Haru Biru Abah Gusno

Semoga reposting & revisi tulisan ini masih bermanfaat.

HARU BIRU
Bagian 1 :

Kisah yang saya tulis ini tentang suudzon saya kepada salah satu teman dari 8 orang yang pertama ketemu Beliau RA. th 1988.

Perlu diketahui pada era th 1988 - 1990 salah satu bentuk syiar Beliau adalah menikahkan. Jadi banyak  masyarakat gresik pada era itu ingin sekali dinikahkan Beliau RA. Baik muridin maupun muhibbin.

Ketika beliau menikahkan anak dari seorang muhibbin di jl. Akim Kayat di Gresik, teman-teman Jamaah Rock'n Roll disuruh ikut hadir, sehingga suasana akad nikah begitu fenomenal dan seremonial.

Awal munculnya buruk sangka saya  itu yaitu ketika saya perhatikan prosesi akad nikah itu, mulai awal hingga akhir acara, teman yang saya sebut di atas itu kelihatan begitu banyak tingkah dan terlihat ambisi mengatur pelaksanaan acara itu.

Ambisiusnya itu mengakibatkan hati saya tidak terima, soalnya di saat-saat itu yang sering dimintai beliau untuk mengatur sebenarnya sudah ada.

Begitu acara selesai, saya terus memperhatikan si dia. Sikap ambisiusnya masih kelihatan moncolok. Saya ingin melakukan tindakan tapi tak sanggup. Sehingga hati saya mengolok-olok : " ngetok yo ngetok neng ojok mencolok." 

Nah... yang saya lakukan inilah, sesuatu yang tidak baik, semoga tidak terjadi pada teman-teman semua.

Setelah saya bersuudzon seperti itu, diluar dugaan saya, eh.... malah yang diajak Beliau ikut dalam mobilnya adalah teman saya itu. Padahal biasanya saya yang selalu diajak beliau RA.

Usai acara itu, sampai di rumah, Hati saya jadi gelap... sedih tidak karuan.
Kenapa melihat tingkah seperti itu saja, saya kok tidak bisa menerima. Begitu saja saya kok berburuk sangka.

Penyakit hati saya itu, alhamdulillah akhirnya dapat obat, setelah merenungkan kisah tentang Syekh Ibnu Syaqo yang diujung ajalnya meninggal dalam keadaan suul khotimah gara-gara ngrentek sombong pada seorang ulama' di Bagdad yang ternyata ulama' itu  Waliyullah.

Begitulah tarbiyah dari beliau RA. untuk menyelamatkan anak didiknya, agar bisa menjaga hati tidak cepat berburuk sangka pada orang lain.

Tarbiyah dari Beliau itu adakalanya tidak dibutuhkan kecerdasan tapi kepekaan.

::::::

- **Tugas yang diberikan**
Dalam kisah Haru Biru, kisah siapa yang direnungkan penulis hingga penyakit hatinya akhirnya mendapat obat?

- **Data yang disediakan**
::::::

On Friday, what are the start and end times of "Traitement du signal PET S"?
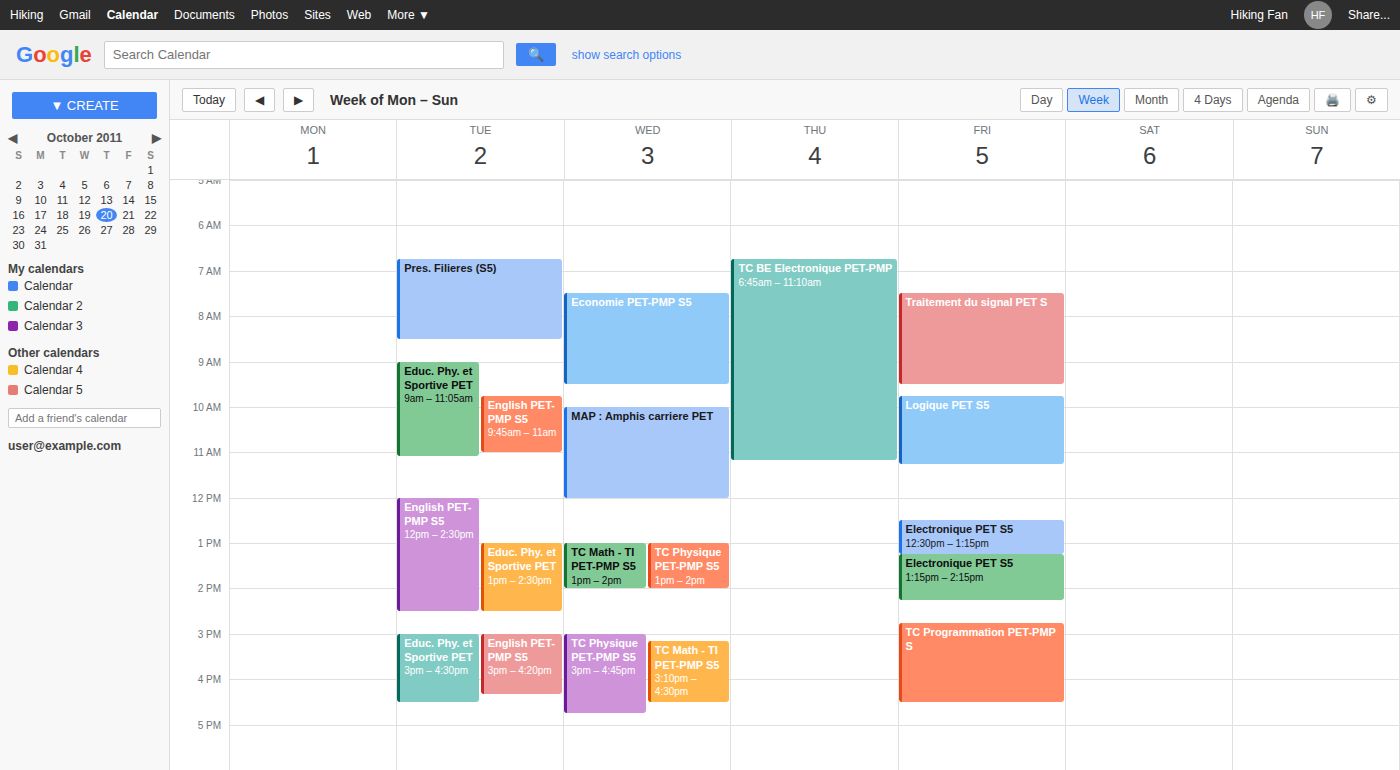
7:30 AM to 9:30 AM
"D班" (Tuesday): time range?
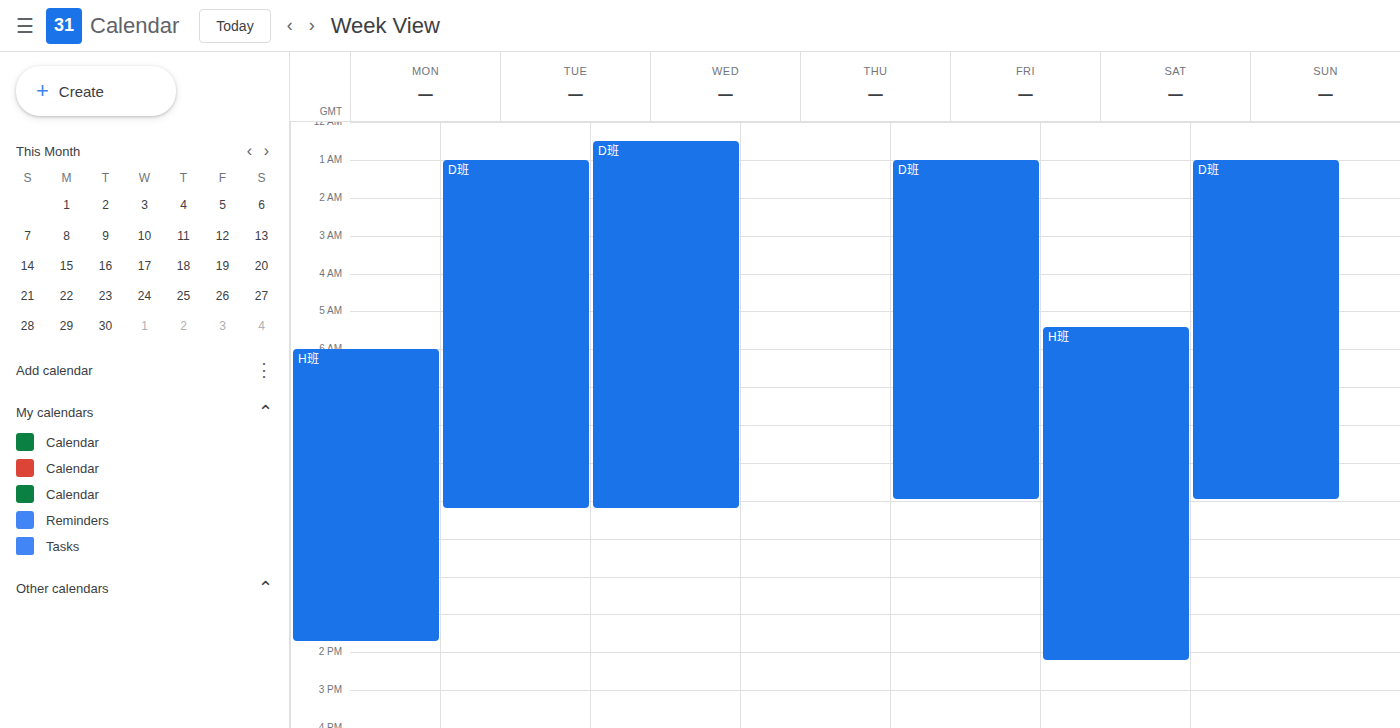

::::::

- **Jawaban soal**
Kisah Syekh Ibnu Syaqo, yang di ujung ajalnya meninggal dalam keadaan suul khotimah karena sombong kepada seorang ulama di Bagdad yang ternyata Waliyullah.